Critical Discourse Analysis (CDA) is exemplified in the work of Birch (1989), Caldas-
Coulthard and Coulthard (1996), Fairclough (1989, 1995a, 1995b), Fowler, Hodge, Kress
and Trew (1979, Fowler 1981, 1986, 1991, Kress and Hodge 1979, Hodge and Kress
1988) and Toolan (1996), among many others. The key points in CDA are as follows.
The approach mainly uses Hallidayan (1985) systemic-functional linguistics to examine the
rhetoric and ideology of institutions, such as the media, government, politicians, regulatory
bodies and popular influential texts from fictional romances to billboard advertising. CDA
developed from the linguistic criticism of the late 1970s and ‘80s, and has since broadened
into social semiotics and a variety of critical linguistic approaches to a whole range of
discourses. Fairclough’s (1995a) analysis is explicitly Marxian and emphasises the
responsibility of academic practice in unearthing the latent ideologies of controlling hegemonic
institutions. This is based on a tripartite analytical framework:
- spoken and written text analysis
- the analysis of the discourse practice of production and interpretation
- and a politically situated analysis of social practice (Fairclough 1995a: 133).
CDA is allied closely (especially in Toolan’s (1996) work) with integrationalism (after Harris
1981, 1987). This means that the dimensions of communicative experience - such as context,
power relations and background knowledge - are not sidelined as in traditional linguistic rule-
systems, but become part of a holistic integrated study.

DATASET EXTRACT:
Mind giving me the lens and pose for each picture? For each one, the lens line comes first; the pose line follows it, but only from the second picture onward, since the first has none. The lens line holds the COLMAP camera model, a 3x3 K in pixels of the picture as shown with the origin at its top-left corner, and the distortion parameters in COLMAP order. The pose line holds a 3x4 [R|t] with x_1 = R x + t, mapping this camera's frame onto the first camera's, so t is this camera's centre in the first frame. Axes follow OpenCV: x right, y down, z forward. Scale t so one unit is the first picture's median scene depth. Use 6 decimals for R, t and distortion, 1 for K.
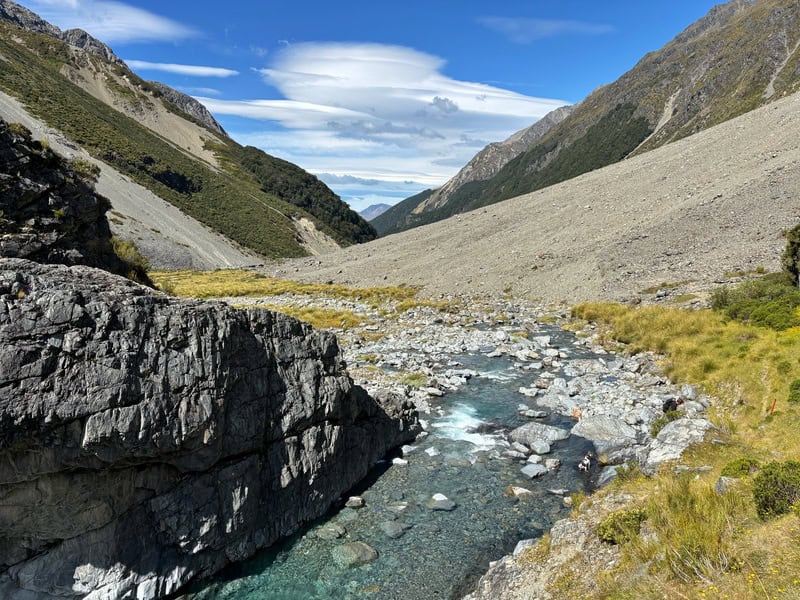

THINGS TO DO:
a – Answer these from the passage on Critical Discourse Analysis:
(i) Which kind of linguistics does the approach mainly use?
(ii) What did CDA develop from?
(iii) What is CDA allied closely with, especially in Toolan's work?
b – Please write out the stretch of the passage on Critical Discourse Analysis from "CDA is allied" through "holistic integrated study.", switching "holistic" to "unified".
The material stands apart from the passage on Critical Discourse Analysis.

EXERCISE RESULTS:
a –
(i) Hallidayan (1985) systemic-functional linguistics
(ii) The linguistic criticism of the late 1970s and '80s
(iii) Integrationalism

b –
CDA is allied closely (especially in Toolan’s (1996) work) with integrationalism (after Harris
1981, 1987). This means that the dimensions of communicative experience - such as context,
power relations and background knowledge - are not sidelined as in traditional linguistic rule-
systems, but become part of a unified integrated study.